§ **How to complete this task**: Every line in the records below with the string "tested" is to be copied out.

§ **Saved data entries**:
*-*-*

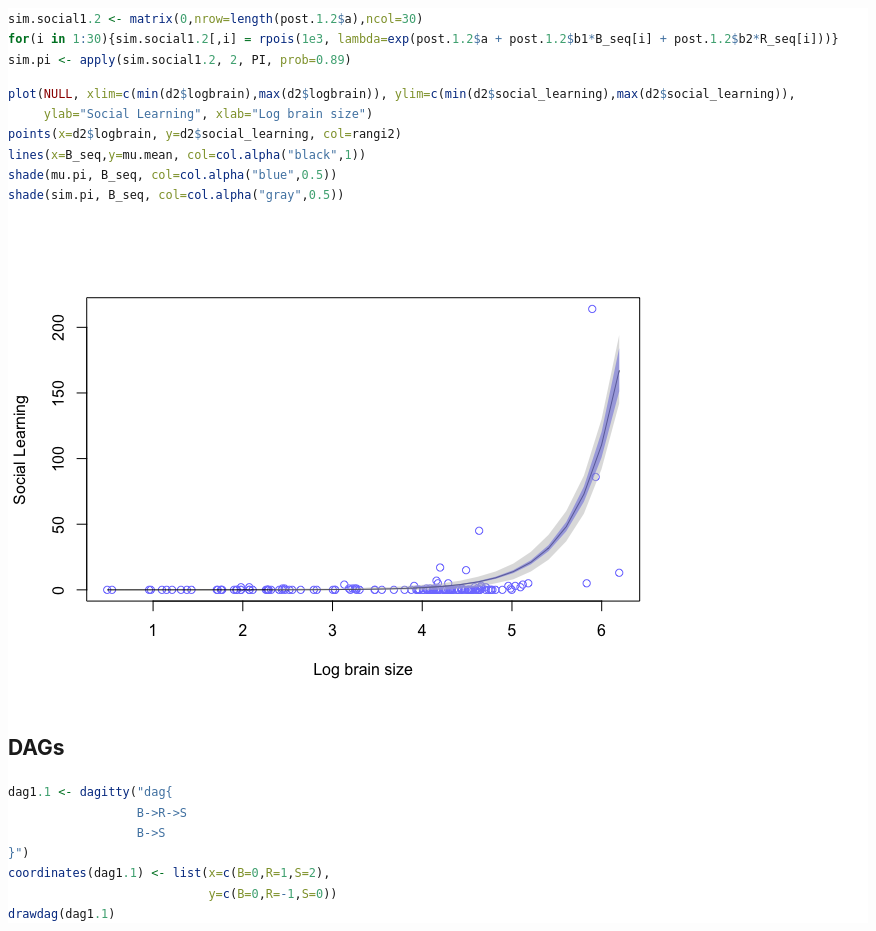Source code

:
 ``` r
sim.social1.2 <- matrix(0,nrow=length(post.1.2$a),ncol=30)
for(i in 1:30){sim.social1.2[,i] = rpois(1e3, lambda=exp(post.1.2$a + post.1.2$b1*B_seq[i] + post.1.2$b2*R_seq[i]))}
sim.pi <- apply(sim.social1.2, 2, PI, prob=0.89)
```

``` r
plot(NULL, xlim=c(min(d2$logbrain),max(d2$logbrain)), ylim=c(min(d2$social_learning),max(d2$social_learning)),
     ylab="Social Learning", xlab="Log brain size")
points(x=d2$logbrain, y=d2$social_learning, col=rangi2)
lines(x=B_seq,y=mu.mean, col=col.alpha("black",1))
shade(mu.pi, B_seq, col=col.alpha("blue",0.5))
shade(sim.pi, B_seq, col=col.alpha("gray",0.5))
```

![](Primates_files/figure-gfm/unnamed-chunk-22-1.png)

## DAGs

``` r
dag1.1 <- dagitty("dag{
                  B->R->S
                  B->S
}")
coordinates(dag1.1) <- list(x=c(B=0,R=1,S=2),
                            y=c(B=0,R=-1,S=0))
drawdag(dag1.1)
```
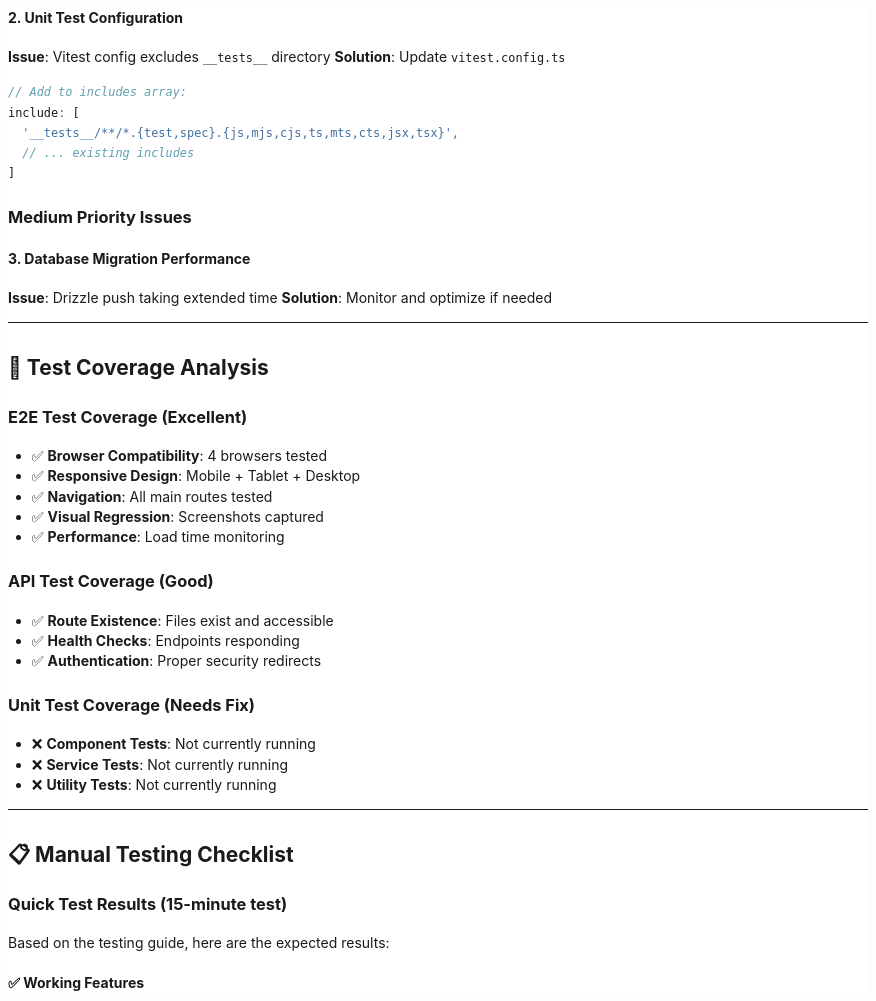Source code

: #### 2. **Unit Test Configuration**

**Issue**: Vitest config excludes `__tests__` directory
**Solution**: Update `vitest.config.ts`

```typescript
// Add to includes array:
include: [
  '__tests__/**/*.{test,spec}.{js,mjs,cjs,ts,mts,cts,jsx,tsx}',
  // ... existing includes
]
```

### **Medium Priority Issues**

#### 3. **Database Migration Performance**

**Issue**: Drizzle push taking extended time
**Solution**: Monitor and optimize if needed

---

## 🎯 Test Coverage Analysis

### **E2E Test Coverage (Excellent)**

- ✅ **Browser Compatibility**: 4 browsers tested
- ✅ **Responsive Design**: Mobile + Tablet + Desktop
- ✅ **Navigation**: All main routes tested
- ✅ **Visual Regression**: Screenshots captured
- ✅ **Performance**: Load time monitoring

### **API Test Coverage (Good)**

- ✅ **Route Existence**: Files exist and accessible
- ✅ **Health Checks**: Endpoints responding
- ✅ **Authentication**: Proper security redirects

### **Unit Test Coverage (Needs Fix)**

- ❌ **Component Tests**: Not currently running
- ❌ **Service Tests**: Not currently running
- ❌ **Utility Tests**: Not currently running

---

## 📋 Manual Testing Checklist

### **Quick Test Results** (15-minute test)

Based on the testing guide, here are the expected results:

#### ✅ **Working Features**
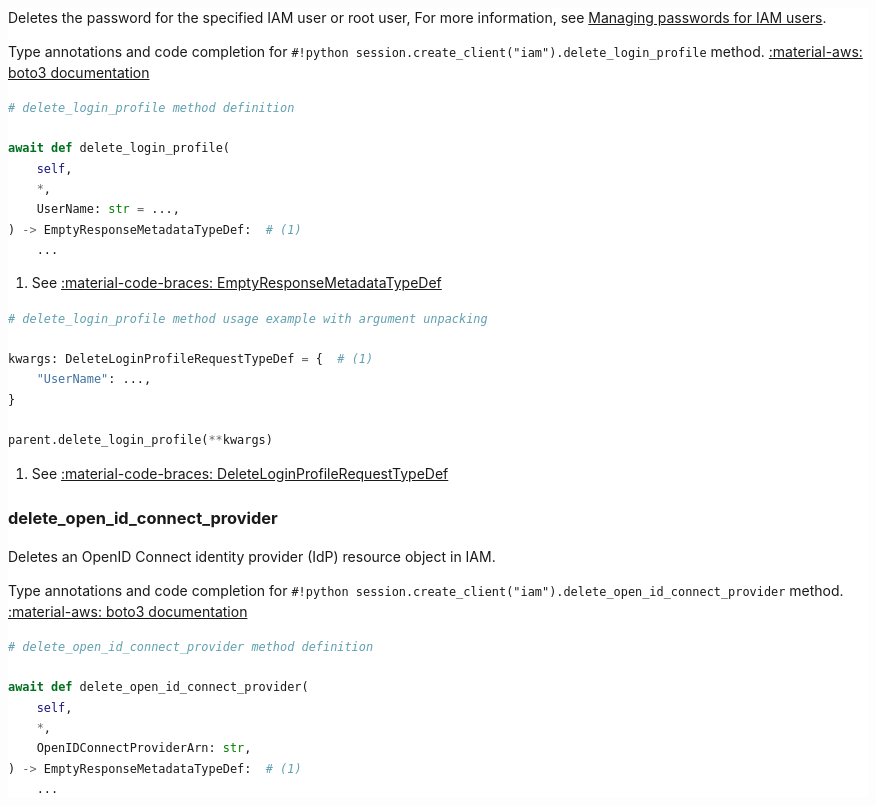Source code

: Deletes the password for the specified IAM user or root user, For more
information, see <a
href="https://docs.aws.amazon.com/IAM/latest/UserGuide/id_credentials_passwords_admin-change-user.html">Managing
passwords for IAM users</a>.

Type annotations and code completion for `#!python session.create_client("iam").delete_login_profile` method.
[:material-aws: boto3 documentation](https://boto3.amazonaws.com/v1/documentation/api/latest/reference/services/iam/client/delete_login_profile.html)

```python
# delete_login_profile method definition

await def delete_login_profile(
    self,
    *,
    UserName: str = ...,
) -> EmptyResponseMetadataTypeDef:  # (1)
    ...
```

1. See [:material-code-braces: EmptyResponseMetadataTypeDef](./type_defs.md#emptyresponsemetadatatypedef)


```python
# delete_login_profile method usage example with argument unpacking

kwargs: DeleteLoginProfileRequestTypeDef = {  # (1)
    "UserName": ...,
}

parent.delete_login_profile(**kwargs)
```

1. See [:material-code-braces: DeleteLoginProfileRequestTypeDef](./type_defs.md#deleteloginprofilerequesttypedef)

### delete\_open\_id\_connect\_provider

Deletes an OpenID Connect identity provider (IdP) resource object in IAM.

Type annotations and code completion for `#!python session.create_client("iam").delete_open_id_connect_provider` method.
[:material-aws: boto3 documentation](https://boto3.amazonaws.com/v1/documentation/api/latest/reference/services/iam/client/delete_open_id_connect_provider.html)

```python
# delete_open_id_connect_provider method definition

await def delete_open_id_connect_provider(
    self,
    *,
    OpenIDConnectProviderArn: str,
) -> EmptyResponseMetadataTypeDef:  # (1)
    ...
```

*-*-*

§ **Result of this task**:
- ✅ **Browser Compatibility**: 4 browsers tested
- ✅ **Navigation**: All main routes tested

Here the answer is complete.